Stored data entries:
---------------
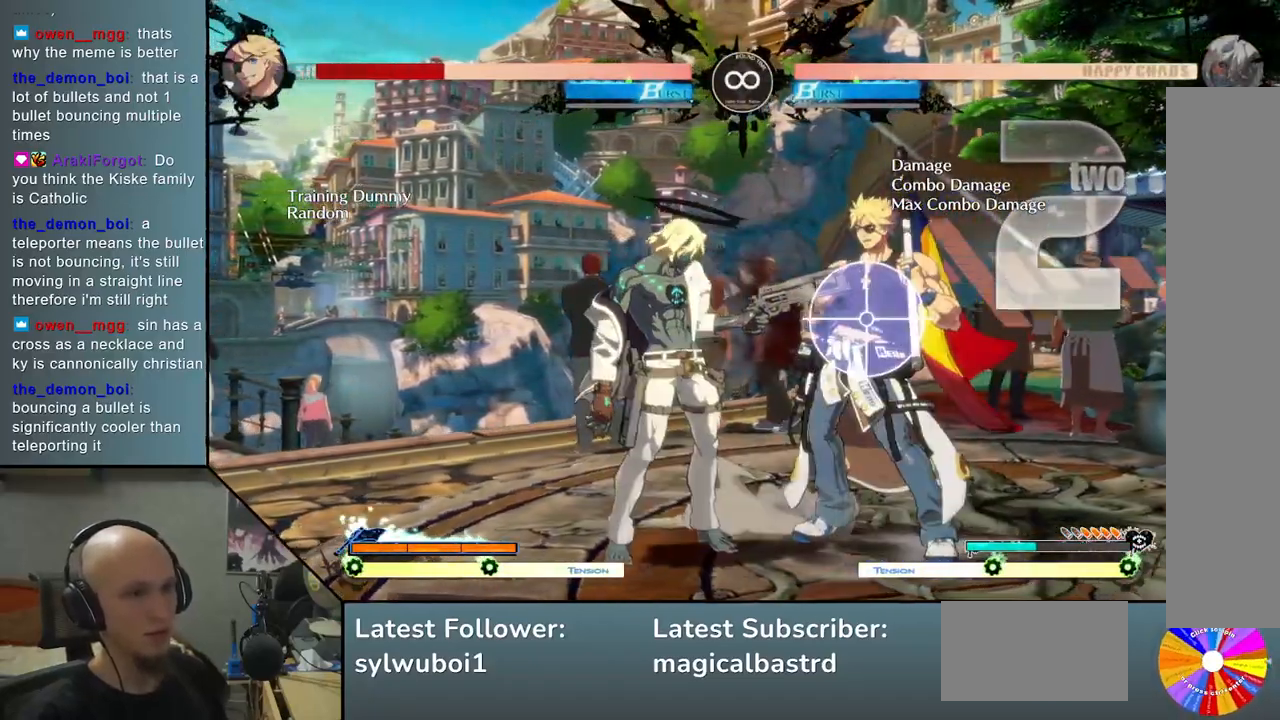
{"buttons": [], "left_stick": "center", "events": [[33, "R2", "down"], [83, "R2", "up"]]}
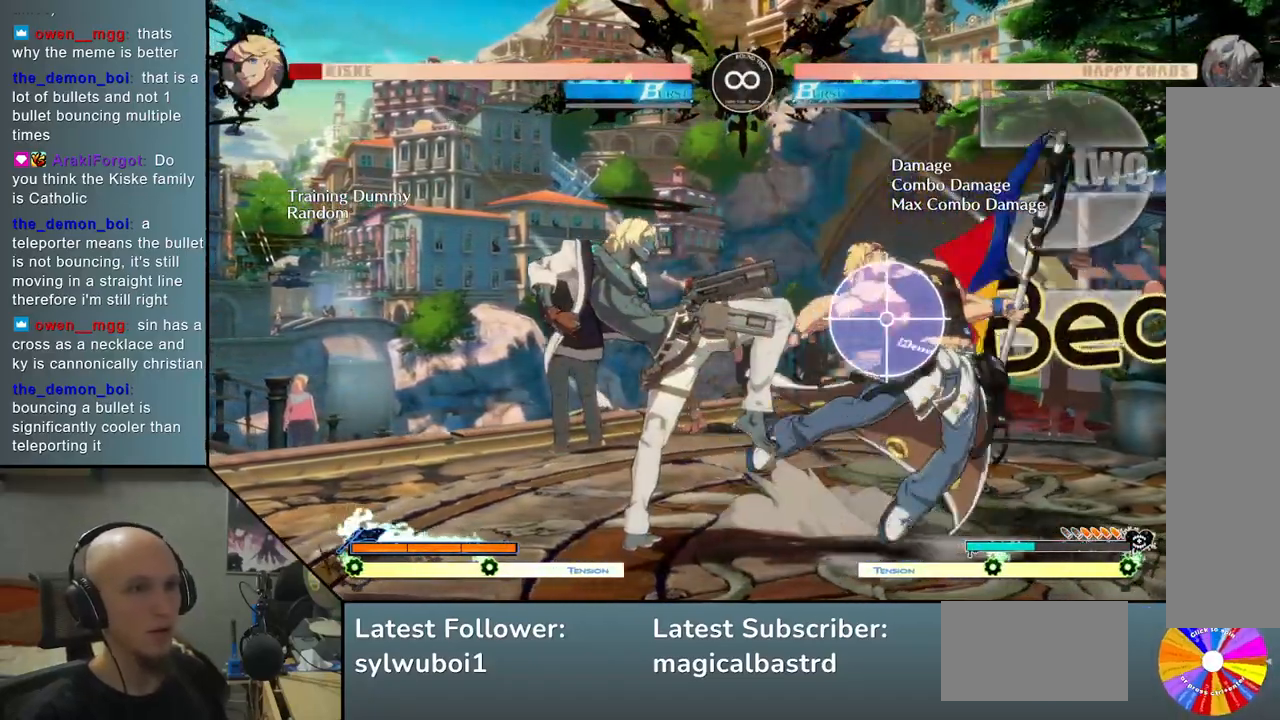
{"buttons": [], "left_stick": "center", "events": [[267, "SELECT", "down"], [417, "SELECT", "up"]]}
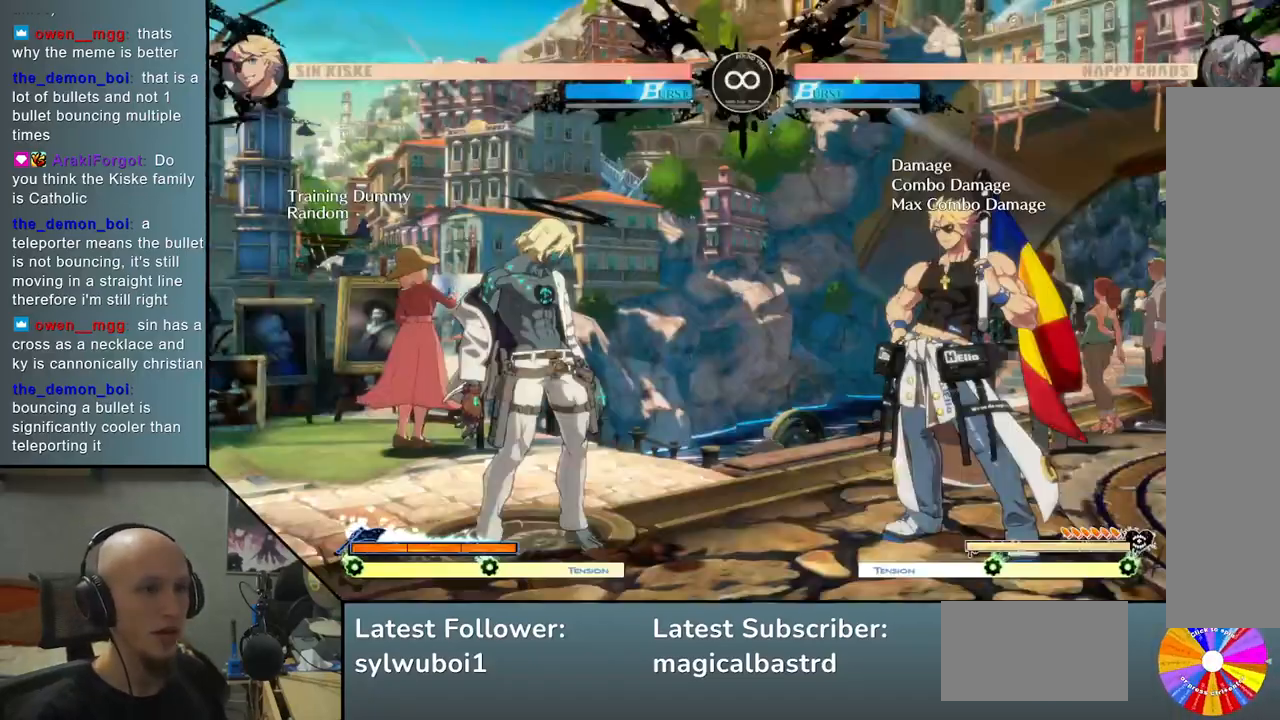
{"buttons": [], "left_stick": "center", "events": []}
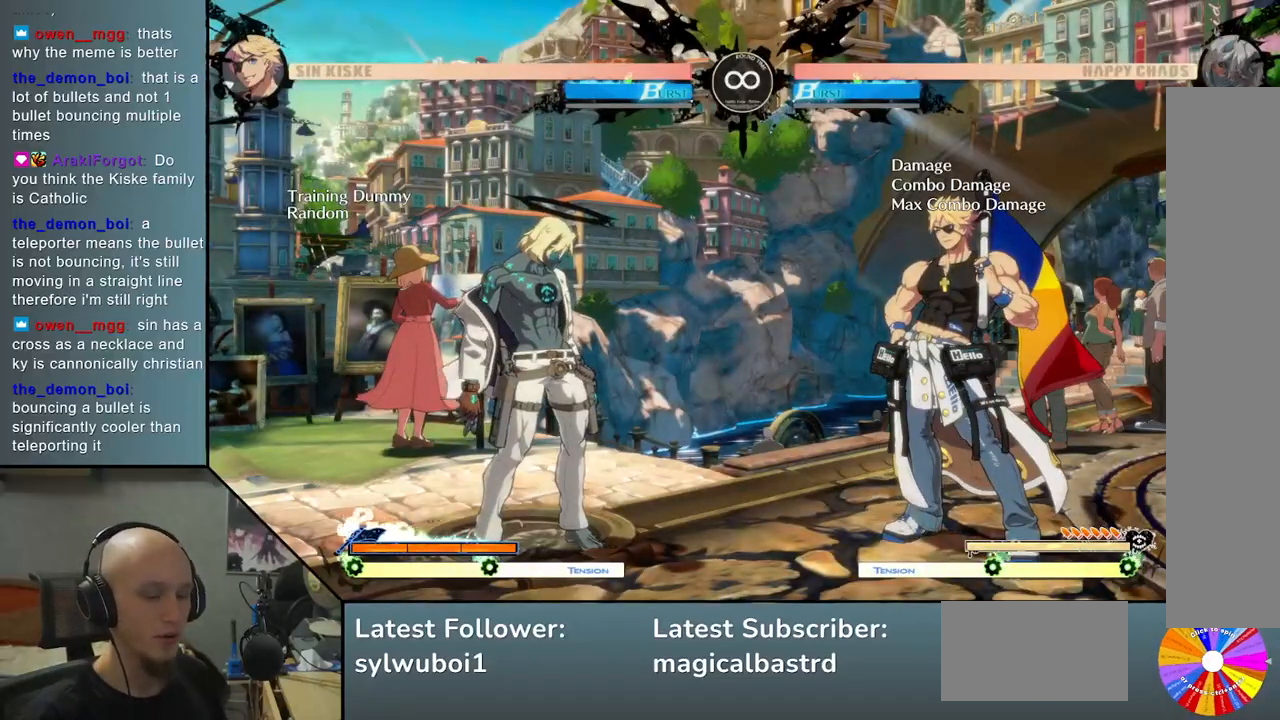
{"buttons": [], "left_stick": "center", "events": []}
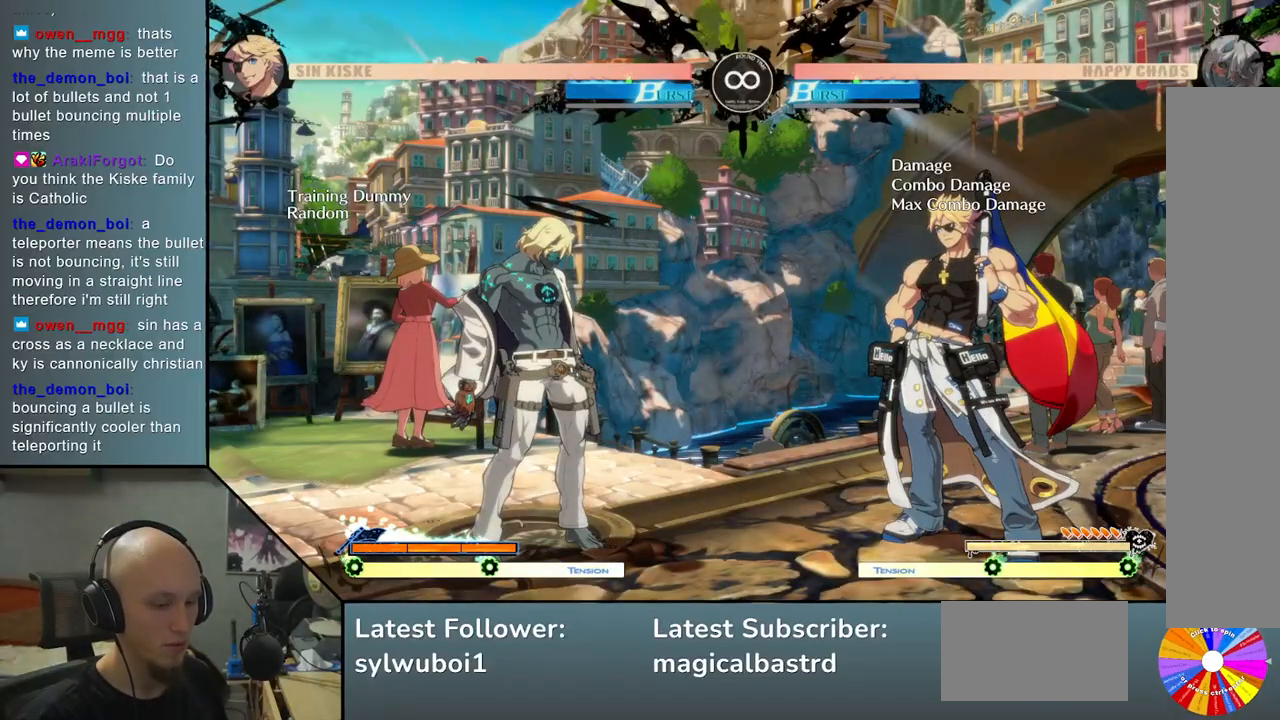
{"buttons": [], "left_stick": "center", "events": []}
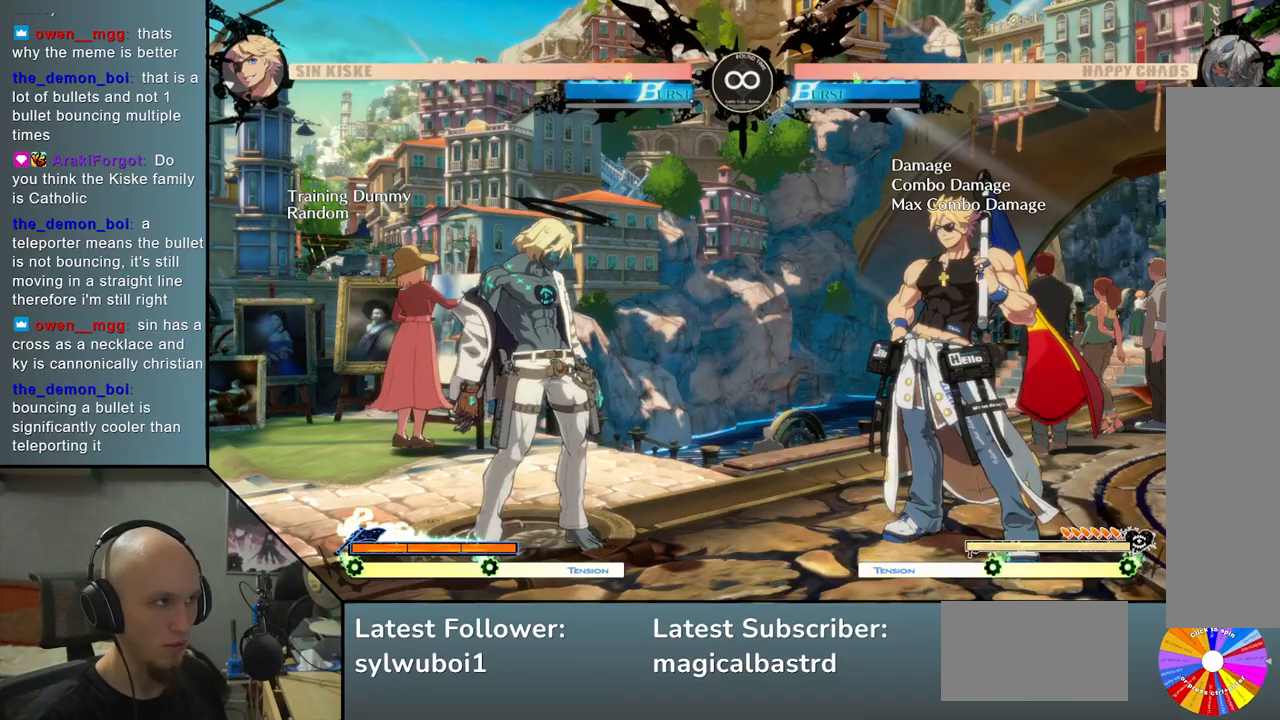
{"buttons": [], "left_stick": "center", "events": []}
---------------
*What the exercise asks*. Looking at the entries above, count each line that includes the string "down" and give only the total.

*Reply*. 2